The 1963 American Football League season was the fourth regular season of the American Football League (AFL).
The season ended when the San Diego Chargers defeated the Boston Patriots in the AFL championship game – to this date the only major league championship won by the Chargers and the city of San Diego.
The original eight franchises of 1960 remained, but two underwent name changes, with one relocating. The Titans of New York changed their team colors and were renamed the New York Jets; the defending AFL champion Dallas Texans moved north to Missouri and became the Kansas City Chiefs.
As with the previous three seasons, the AFL had 8 teams, split into two divisions. Every team played two games against the others for a total of 14 games, and the division winners met in the AFL championship game. If there was tie in the standings, a playoff was held to determine the division winner. San Diego led the Western Division for the entire season, with the Oakland Raiders following one game behind from Week Eight onward. The Raiders had started at 2–0, then lost four straight, then began a winning streak. Starting from a 2–4 handicap was insurmountable, and although Oakland beat San Diego twice (34–33 on October 27, and 41–27 on December 8), they were unable to catch up.
The Eastern race changed in Week Seven, after the Jets lost to Oakland, 49–26, and the Patriots and Houston Oilers tied at 4–3–0 for the lead. Houston, winner of the first three Eastern titles, pulled ahead the next week, and Boston beat them 45–3 the week after that; the next week, Boston lost 7–6 to San Diego, while Houston beat the Jets 31–27 to pull ahead again. Two weeks later (Week Twelve), San Diego beat Houston 27–0, while Boston led again after a 17–7 win over the Buffalo Bills. In Week Thirteen, Boston was at 7–5–1, and Buffalo and Houston right behind. In the final week, spoiler San Diego took out Houston, 20–14. Buffalo won 19–10 over the Jets, while Boston lost 35–3 at Kansas City, giving the Bills and Pats records of 7–6–1 and forcing a playoff.
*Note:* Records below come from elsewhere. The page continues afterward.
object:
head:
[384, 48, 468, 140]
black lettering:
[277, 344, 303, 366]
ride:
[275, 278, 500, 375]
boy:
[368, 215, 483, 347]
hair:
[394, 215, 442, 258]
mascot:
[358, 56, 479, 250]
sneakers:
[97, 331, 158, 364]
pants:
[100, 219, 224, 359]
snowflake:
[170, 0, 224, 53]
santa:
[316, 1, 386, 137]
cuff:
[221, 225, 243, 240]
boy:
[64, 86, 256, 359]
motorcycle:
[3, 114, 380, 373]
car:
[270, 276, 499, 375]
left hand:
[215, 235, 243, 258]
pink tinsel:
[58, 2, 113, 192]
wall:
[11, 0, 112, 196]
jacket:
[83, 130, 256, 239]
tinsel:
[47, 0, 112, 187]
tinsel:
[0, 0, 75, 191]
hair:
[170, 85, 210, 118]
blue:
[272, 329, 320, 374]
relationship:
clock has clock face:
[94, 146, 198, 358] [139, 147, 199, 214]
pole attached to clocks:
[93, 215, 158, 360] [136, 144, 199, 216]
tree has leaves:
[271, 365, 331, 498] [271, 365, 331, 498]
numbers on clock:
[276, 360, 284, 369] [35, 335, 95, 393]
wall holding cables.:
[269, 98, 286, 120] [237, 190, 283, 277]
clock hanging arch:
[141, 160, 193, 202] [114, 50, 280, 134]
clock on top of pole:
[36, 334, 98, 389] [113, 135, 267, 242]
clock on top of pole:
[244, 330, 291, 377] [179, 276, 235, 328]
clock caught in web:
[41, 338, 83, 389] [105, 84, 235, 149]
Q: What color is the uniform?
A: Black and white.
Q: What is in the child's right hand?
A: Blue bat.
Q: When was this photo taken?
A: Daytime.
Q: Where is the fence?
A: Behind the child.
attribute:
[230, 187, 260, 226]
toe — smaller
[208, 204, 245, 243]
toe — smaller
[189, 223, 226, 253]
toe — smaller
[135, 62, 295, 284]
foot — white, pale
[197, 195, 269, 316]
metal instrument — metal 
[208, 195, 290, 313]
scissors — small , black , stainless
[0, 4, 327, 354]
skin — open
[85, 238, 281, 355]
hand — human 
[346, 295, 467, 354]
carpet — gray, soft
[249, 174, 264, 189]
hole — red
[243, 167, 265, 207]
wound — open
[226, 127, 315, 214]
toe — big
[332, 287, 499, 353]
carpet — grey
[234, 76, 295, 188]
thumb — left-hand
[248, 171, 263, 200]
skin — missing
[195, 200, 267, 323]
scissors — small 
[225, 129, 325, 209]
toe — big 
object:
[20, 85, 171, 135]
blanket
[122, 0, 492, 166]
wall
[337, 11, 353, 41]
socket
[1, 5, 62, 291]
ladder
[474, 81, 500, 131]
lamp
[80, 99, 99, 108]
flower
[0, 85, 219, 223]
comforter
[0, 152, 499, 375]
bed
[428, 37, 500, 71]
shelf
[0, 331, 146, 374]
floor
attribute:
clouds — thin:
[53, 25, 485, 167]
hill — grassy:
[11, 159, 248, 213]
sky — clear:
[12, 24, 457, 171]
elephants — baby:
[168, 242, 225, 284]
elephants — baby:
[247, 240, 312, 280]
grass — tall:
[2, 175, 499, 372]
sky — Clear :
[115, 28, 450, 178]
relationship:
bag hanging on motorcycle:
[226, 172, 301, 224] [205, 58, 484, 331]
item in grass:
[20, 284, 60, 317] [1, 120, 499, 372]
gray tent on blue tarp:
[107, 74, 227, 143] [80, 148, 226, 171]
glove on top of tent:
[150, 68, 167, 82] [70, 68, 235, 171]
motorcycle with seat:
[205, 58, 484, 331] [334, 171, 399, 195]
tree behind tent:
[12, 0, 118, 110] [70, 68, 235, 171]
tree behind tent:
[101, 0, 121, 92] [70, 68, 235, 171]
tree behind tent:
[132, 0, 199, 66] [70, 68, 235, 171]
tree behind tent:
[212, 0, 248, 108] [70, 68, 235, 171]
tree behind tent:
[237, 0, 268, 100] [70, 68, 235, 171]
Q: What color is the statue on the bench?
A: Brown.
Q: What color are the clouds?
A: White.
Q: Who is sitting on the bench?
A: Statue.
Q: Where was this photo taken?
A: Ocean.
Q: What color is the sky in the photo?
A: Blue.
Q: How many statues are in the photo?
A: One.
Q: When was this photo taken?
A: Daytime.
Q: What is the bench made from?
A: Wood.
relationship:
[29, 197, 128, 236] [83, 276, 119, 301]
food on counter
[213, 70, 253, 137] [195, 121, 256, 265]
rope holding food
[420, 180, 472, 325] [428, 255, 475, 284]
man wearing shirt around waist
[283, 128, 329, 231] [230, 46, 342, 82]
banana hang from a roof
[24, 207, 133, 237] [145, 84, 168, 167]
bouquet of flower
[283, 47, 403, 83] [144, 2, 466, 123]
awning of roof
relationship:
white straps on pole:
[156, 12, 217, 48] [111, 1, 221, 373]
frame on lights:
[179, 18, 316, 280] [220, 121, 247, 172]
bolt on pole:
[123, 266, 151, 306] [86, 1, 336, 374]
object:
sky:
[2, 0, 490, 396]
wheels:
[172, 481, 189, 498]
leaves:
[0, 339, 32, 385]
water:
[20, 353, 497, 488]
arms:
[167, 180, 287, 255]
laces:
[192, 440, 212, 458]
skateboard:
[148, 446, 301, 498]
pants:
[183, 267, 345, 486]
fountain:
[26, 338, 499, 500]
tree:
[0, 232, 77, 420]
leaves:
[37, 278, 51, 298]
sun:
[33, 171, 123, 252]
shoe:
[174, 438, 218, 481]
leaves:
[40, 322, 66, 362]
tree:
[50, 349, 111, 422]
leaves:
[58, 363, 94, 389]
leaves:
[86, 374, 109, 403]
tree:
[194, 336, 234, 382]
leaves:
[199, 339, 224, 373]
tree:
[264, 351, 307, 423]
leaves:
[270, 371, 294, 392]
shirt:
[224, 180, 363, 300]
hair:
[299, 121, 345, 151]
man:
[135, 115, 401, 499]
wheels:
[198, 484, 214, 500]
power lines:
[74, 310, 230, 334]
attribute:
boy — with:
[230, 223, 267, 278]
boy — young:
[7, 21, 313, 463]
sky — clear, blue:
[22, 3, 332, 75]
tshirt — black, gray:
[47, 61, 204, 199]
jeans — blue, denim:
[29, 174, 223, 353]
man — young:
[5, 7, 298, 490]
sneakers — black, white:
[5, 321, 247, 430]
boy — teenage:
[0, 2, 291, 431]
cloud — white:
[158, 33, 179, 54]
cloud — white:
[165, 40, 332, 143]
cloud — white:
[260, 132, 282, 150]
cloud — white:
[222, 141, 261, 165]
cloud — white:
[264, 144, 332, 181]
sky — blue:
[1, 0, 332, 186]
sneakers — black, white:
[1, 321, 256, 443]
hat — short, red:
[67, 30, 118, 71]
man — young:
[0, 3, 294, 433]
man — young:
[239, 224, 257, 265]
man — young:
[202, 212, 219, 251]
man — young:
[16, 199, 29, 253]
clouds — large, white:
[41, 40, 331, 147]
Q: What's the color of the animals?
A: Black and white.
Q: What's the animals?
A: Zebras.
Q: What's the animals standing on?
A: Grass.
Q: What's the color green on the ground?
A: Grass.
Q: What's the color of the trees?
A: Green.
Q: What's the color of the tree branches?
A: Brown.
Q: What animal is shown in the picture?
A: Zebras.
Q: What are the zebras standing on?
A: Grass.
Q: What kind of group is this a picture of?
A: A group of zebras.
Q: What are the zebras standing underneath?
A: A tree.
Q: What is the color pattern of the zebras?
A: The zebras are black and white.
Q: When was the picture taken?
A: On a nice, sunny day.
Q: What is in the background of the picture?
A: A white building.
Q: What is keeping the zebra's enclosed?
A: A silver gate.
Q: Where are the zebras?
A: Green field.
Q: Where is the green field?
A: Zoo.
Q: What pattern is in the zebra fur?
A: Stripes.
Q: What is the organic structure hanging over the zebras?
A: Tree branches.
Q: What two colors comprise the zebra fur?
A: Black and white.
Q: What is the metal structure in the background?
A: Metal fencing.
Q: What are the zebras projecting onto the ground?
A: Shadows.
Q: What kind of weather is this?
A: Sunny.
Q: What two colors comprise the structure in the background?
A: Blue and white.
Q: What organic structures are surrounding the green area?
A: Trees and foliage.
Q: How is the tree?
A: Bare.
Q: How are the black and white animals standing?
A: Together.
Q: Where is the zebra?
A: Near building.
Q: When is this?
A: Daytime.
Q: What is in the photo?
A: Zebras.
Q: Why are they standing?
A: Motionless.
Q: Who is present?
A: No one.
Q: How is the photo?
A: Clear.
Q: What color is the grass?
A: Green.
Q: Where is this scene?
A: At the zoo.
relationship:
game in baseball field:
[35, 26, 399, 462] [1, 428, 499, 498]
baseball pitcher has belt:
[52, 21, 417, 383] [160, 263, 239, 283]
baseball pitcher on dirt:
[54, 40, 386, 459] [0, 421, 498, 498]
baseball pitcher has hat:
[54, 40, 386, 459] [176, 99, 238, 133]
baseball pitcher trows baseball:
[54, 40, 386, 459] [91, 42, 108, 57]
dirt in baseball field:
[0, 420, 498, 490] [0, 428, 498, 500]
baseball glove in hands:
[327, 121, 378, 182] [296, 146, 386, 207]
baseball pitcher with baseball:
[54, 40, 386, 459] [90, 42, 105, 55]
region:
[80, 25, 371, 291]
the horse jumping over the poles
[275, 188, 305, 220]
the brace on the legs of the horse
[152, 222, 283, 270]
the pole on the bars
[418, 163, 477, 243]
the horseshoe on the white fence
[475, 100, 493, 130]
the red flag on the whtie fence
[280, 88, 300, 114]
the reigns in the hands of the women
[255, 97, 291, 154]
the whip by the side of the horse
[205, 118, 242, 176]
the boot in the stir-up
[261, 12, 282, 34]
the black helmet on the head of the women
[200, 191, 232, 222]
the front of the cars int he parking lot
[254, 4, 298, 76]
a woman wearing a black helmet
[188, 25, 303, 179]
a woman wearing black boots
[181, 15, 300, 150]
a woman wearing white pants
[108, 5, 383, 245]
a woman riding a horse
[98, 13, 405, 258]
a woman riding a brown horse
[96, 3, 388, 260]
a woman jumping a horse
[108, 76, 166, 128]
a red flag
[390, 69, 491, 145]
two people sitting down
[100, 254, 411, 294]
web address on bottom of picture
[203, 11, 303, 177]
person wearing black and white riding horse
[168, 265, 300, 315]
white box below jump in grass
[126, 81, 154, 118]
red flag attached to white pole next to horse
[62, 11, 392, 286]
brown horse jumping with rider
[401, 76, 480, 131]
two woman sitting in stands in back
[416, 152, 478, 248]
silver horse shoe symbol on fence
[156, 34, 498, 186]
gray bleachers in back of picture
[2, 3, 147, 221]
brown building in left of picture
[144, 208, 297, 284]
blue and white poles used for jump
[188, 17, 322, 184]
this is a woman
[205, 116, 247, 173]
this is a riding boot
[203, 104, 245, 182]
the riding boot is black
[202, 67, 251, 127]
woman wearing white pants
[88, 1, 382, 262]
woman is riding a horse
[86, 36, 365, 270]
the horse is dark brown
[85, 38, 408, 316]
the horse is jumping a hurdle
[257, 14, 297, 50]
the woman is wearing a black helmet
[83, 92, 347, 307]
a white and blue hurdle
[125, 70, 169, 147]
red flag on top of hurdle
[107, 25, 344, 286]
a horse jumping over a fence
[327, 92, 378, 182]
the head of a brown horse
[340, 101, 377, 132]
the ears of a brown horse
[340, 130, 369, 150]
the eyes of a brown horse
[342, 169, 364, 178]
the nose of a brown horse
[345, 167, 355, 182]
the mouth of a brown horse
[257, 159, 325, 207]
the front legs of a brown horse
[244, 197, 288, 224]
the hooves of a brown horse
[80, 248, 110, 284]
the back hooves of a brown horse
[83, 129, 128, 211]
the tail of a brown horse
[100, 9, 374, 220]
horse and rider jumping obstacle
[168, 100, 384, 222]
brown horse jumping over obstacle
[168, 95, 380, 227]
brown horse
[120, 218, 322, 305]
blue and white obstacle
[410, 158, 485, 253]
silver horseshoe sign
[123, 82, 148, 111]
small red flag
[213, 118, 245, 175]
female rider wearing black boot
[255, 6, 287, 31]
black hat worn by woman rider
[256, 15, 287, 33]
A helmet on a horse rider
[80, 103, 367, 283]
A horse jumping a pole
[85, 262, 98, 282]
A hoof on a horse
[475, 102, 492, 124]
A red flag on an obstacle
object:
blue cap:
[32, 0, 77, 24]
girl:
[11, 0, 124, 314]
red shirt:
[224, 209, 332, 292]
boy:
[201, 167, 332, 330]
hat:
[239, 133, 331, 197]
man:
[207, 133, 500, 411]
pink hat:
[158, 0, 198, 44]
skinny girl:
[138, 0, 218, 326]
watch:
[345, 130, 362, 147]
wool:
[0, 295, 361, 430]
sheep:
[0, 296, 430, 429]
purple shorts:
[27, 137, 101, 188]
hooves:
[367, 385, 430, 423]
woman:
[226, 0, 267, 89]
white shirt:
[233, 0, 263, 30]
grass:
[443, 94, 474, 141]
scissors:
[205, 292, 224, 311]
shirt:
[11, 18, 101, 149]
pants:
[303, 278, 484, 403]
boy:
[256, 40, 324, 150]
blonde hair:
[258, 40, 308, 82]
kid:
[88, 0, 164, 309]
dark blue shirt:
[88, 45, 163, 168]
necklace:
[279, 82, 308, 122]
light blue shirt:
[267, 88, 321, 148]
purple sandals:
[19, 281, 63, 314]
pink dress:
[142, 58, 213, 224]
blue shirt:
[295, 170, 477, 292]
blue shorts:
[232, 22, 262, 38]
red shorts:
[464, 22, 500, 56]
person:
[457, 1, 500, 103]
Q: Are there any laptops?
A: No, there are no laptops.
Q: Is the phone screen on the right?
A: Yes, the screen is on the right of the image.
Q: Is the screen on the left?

The season schedule itself was pushed back a week from what was originally planned, owing to the assassination of President Kennedy, which resulted in the AFL moving games from that weekend (i.e., the weekend of November 23–24) to the weekend of December 21–22. Since only three games had been scheduled, with Boston and Buffalo both having a bye, it meant that the Patriots and Bills finished their regular schedule on Saturday, December 14, a week before the league's other six teams did. Consequently, the Patriots and Bills could have played their tiebreaker playoff on December 22, potentially leaving the AFL Championship Game for the next weekend (the originally scheduled date), since they knew after games of December 15 that they and they alone had tied for the division title. However, the Western Division race had not yet been decided and Chargers and Raiders owners Barron Hilton and Al Davis respectively objected to playing the Eastern playoff "early" on the grounds that it would have given the Eastern winner an unfair advantage in terms of rest in case the Chargers and Raiders also had to play a tiebreaker. The Chargers won their last game and with it won the West outright, nevertheless the Bills-Patriots Eastern Division playoff was not played until after the following week on Saturday, December 28 (the day before the Chicago-New York NFL Championship Game). This meant that the Boston-San Diego championship game was not played until January 5, 1964. Thus was held the second professional playoff game ever held in January (with the AFL's first ever title playoff on January 1, 1961, being the only time before then that that had occurred). As it happened, the Patriots-Chargers playoff was also latest date on which a non-Super Bowl playoff game was ever held, and it retained that record until the AFC and NFC Championship Games of January 7, 1979. No 14-game season ever ended later.